Sensacional, pensó Emeez. No me digas que porque soy fea podría terminar siendo sacerdotisa.
—¿Qué querías contarnos, niña? —preguntó la sacerdotisa.
—Yo sólo… estaba mirando a un dios realmente hermoso, aunque era realmente feo, y de pronto supe algo. Eso es todo.
La sacerdotisa se apoyó en las cuatro patas. De inmediato su madre la imitó, y Emeez, con su buena crianza, supo que debía adoptar esa postura. Pero era alentador, pues significaba que la sacerdotisa la tomaba en serio.
—¿Qué has sabido de pronto? —preguntó Vleezheesumuunuun.
—Ahora que lo pienso, ni siquiera sé qué significa.

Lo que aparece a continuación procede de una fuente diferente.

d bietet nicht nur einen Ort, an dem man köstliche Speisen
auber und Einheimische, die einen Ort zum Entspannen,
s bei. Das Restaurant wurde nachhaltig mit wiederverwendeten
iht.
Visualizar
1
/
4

—Cuéntanoslo de todos modos —dijo su madre, y la sacerdotisa asintió con un parpadeo.
—Los que estaban perdidos han emprendido el retorno.
Su madre y la sacerdotisa la miraron desconcertadas.
—¿Eso es todo? —dijo al fin su madre.
—Eso es todo —susurró la sacerdotisa con los ojos cerrados—. No se lo cuentes a nadie.
—¿Sabes qué significa? —preguntó su madre.
—No, no sé qué significa. Pero recuerda esa canción sobre la creación, en la que la gran profetisa Zz dice: «No habrá más reses del cielo el día en que se encuentren los perdidos, ni más dioses del río cuando los errantes emprendan el retorno.»
—No, no la recuerdo, pero notarás que Zz no habla de perdidos que regresan. Ella dice que los perdidos se encuentran, y los que emprenden el retorno son los errantes. No creo que necesites tomarte esto tan en serio como para asustar a mi pobre hija.
Pero obviamente era su madre quien estaba asustada. Emeez, en cambio, estaba eufórica. El dios le había dicho que aceptaba su adoración, y luego le había dado un regalo, ese conocimiento que para ella no significaba nada pero aparentemente significaba mucho para la sacerdotisa, y también para su madre, aunque alegara lo contrario.
—Esto lo cambia todo —dijo la sacerdotisa.